[Colloquium] 10/11 Distinguished Lecture Series: Jitendra Malik, University of California, Berkeley

Latrice Richards via Colloquium colloquium at mailman.cs.uchicago.edu
Mon Oct 9 11:34:04 CDT 2017


*Distinguished Lecture Series:  Jitendra Malik, University of California,
Berkeley*

*Wednesday, October 11, 2017 at 11:00 am*

*TTIC*

*6045 S. Kenwood Avenue*

*Room #526​*

For more details please visit our website at www.ttic.edu/dls



*Jitendra Malik*

Arthur J. Chick Professor of Electrical Engineering and Computer Sciences

University of California, Berkeley

https://people.eecs.berkeley.edu/~malik/



*Title*: Deep Visual Understanding from Deep Learning



*Abstract*: Deep learning and neural networks coupled with high-performance
computing and big data have led to remarkable advances in computer vision.
For example, we now have a good capability to detect and localize people or
objects. But we are still quite short of “visual understanding”. I’ll
sketch some of our recent progress towards this grand goal. One is to
explore the role of feedback or recurrence in visual processing. Another is
to unify geometric and semantic reasoning for understanding the 3D
structure of a scene. Most importantly, vision in a biological setting, and
for many robotics applications, is not an end in itself but to guide
manipulation and locomotion. I will show results on learning to perform
manipulation tasks by experimentation, as well as on a cognitive mapping
and planning architecture for mobile robotics.

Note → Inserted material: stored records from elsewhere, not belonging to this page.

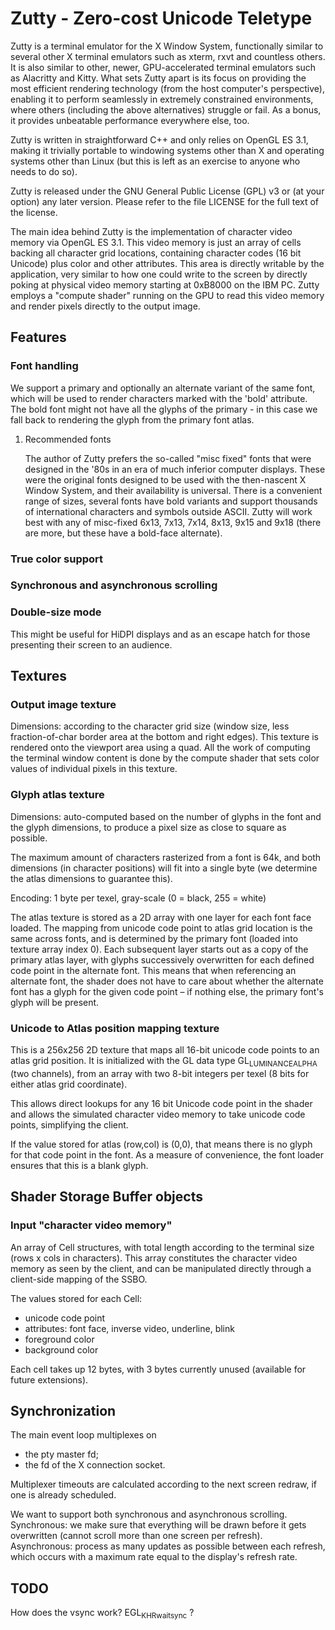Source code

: * Zutty - Zero-cost Unicode Teletype

Zutty is a terminal emulator for the X Window System, functionally
similar to several other X terminal emulators such as xterm, rxvt and
countless others. It is also similar to other, newer, GPU-accelerated
terminal emulators such as Alacritty and Kitty. What sets Zutty apart
is its focus on providing the most efficient rendering technology
(from the host computer's perspective), enabling it to perform
seamlessly in extremely constrained environments, where others
(including the above alternatives) struggle or fail. As a bonus, it
provides unbeatable performance everywhere else, too.

Zutty is written in straightforward C++ and only relies on OpenGL ES
3.1, making it trivially portable to windowing systems other than X
and operating systems other than Linux (but this is left as an
exercise to anyone who needs to do so).

Zutty is released under the GNU General Public License (GPL) v3 or (at
your option) any later version. Please refer to the file LICENSE for
the full text of the license.

The main idea behind Zutty is the implementation of character video
memory via OpenGL ES 3.1. This video memory is just an array of cells
backing all character grid locations, containing character codes (16
bit Unicode) plus color and other attributes. This area is directly
writable by the application, very similar to how one could write to
the screen by directly poking at physical video memory starting at
0xB8000 on the IBM PC. Zutty employs a "compute shader" running on the
GPU to read this video memory and render pixels directly to the output
image.

** Features

*** Font handling

We support a primary and optionally an alternate variant of the same
font, which will be used to render characters marked with the 'bold'
attribute. The bold font might not have all the glyphs of the
primary - in this case we fall back to rendering the glyph from the
primary font atlas.

**** Recommended fonts

The author of Zutty prefers the so-called "misc fixed" fonts that were
designed in the '80s in an era of much inferior computer displays.
These were the original fonts designed to be used with the
then-nascent X Window System, and their availability is universal.
There is a convenient range of sizes, several fonts have bold variants
and support thousands of international characters and symbols outside
ASCII. Zutty will work best with any of misc-fixed 6x13, 7x13, 7x14,
8x13, 9x15 and 9x18 (there are more, but these have a bold-face
alternate).

*** True color support
*** Synchronous and asynchronous scrolling
*** Double-size mode

This might be useful for HiDPI displays and as an escape hatch for
those presenting their screen to an audience.

** Textures

*** Output image texture

Dimensions: according to the character grid size (window size, less
fraction-of-char border area at the bottom and right edges). This
texture is rendered onto the viewport area using a quad. All the work
of computing the terminal window content is done by the compute shader
that sets color values of individual pixels in this texture.

*** Glyph atlas texture

Dimensions: auto-computed based on the number of glyphs in the font
and the glyph dimensions, to produce a pixel size as close to square
as possible.

The maximum amount of characters rasterized from a font is 64k, and
both dimensions (in character positions) will fit into a single byte
(we determine the atlas dimensions to guarantee this).

Encoding: 1 byte per texel, gray-scale (0 = black, 255 = white)

The atlas texture is stored as a 2D array with one layer for each font
face loaded. The mapping from unicode code point to atlas grid
location is the same across fonts, and is determined by the primary
font (loaded into texture array index 0). Each subsequent layer starts
out as a copy of the primary atlas layer, with glyphs successively
overwritten for each defined code point in the alternate font. This
means that when referencing an alternate font, the shader does not
have to care about whether the alternate font has a glyph for the
given code point -- if nothing else, the primary font's glyph will be
present.

*** Unicode to Atlas position mapping texture

This is a 256x256 2D texture that maps all 16-bit unicode code points
to an atlas grid position. It is initialized with the GL data type
GL_LUMINANCE_ALPHA (two channels), from an array with two 8-bit
integers per texel (8 bits for either atlas grid coordinate).

This allows direct lookups for any 16 bit Unicode code point in the
shader and allows the simulated character video memory to take unicode
code points, simplifying the client.

If the value stored for atlas (row,col) is (0,0), that means there is
no glyph for that code point in the font. As a measure of convenience,
the font loader ensures that this is a blank glyph.

** Shader Storage Buffer objects

*** Input "character video memory"

An array of Cell structures, with total length according to the
terminal size (rows x cols in characters). This array constitutes the
character video memory as seen by the client, and can be manipulated
directly through a client-side mapping of the SSBO.

The values stored for each Cell:
- unicode code point
- attributes: font face, inverse video, underline, blink
- foreground color
- background color

Each cell takes up 12 bytes, with 3 bytes currently unused (available
for future extensions).

** Synchronization

The main event loop multiplexes on
- the pty master fd;
- the fd of the X connection socket.

Multiplexer timeouts are calculated according to the next screen
redraw, if one is already scheduled.

We want to support both synchronous and asynchronous scrolling.
Synchronous: we make sure that everything will be drawn before it gets
overwritten (cannot scroll more than one screen per refresh).
Asynchronous: process as many updates as possible between each
refresh, which occurs with a maximum rate equal to the display's
refresh rate.

** TODO

How does the vsync work?
EGL_KHR_wait_sync ?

*Bio**: *Jitendra Malik is Arthur J. Chick Professor and Department Chair
of Electrical Engineering and Computer Science at UC Berkeley. Over the
past 30 years, Prof. Malik’s research group has worked on many different
topics in computer vision. Several well-known concepts and algorithms arose
in this research, such as anisotropic diffusion, normalized cuts, high
dynamic range imaging, shape contexts and R-CNN. Prof. Malik received the
Distinguished Researcher in Computer Vision Award from IEEE PAMI-TC, the
K.S. Fu Prize from the International Association of Pattern Recognition,
and the Allen Newell award from ACM and AAAI. He has been elected to the
National Academy of Sciences, the National Academy of Engineering and the
American Academy of Arts and Sciences. He earned a B.Tech in Electrical
Engineering from Indian Institute of Technology, Kanpur in 1980 and a PhD
in Computer Science from Stanford University in 1985.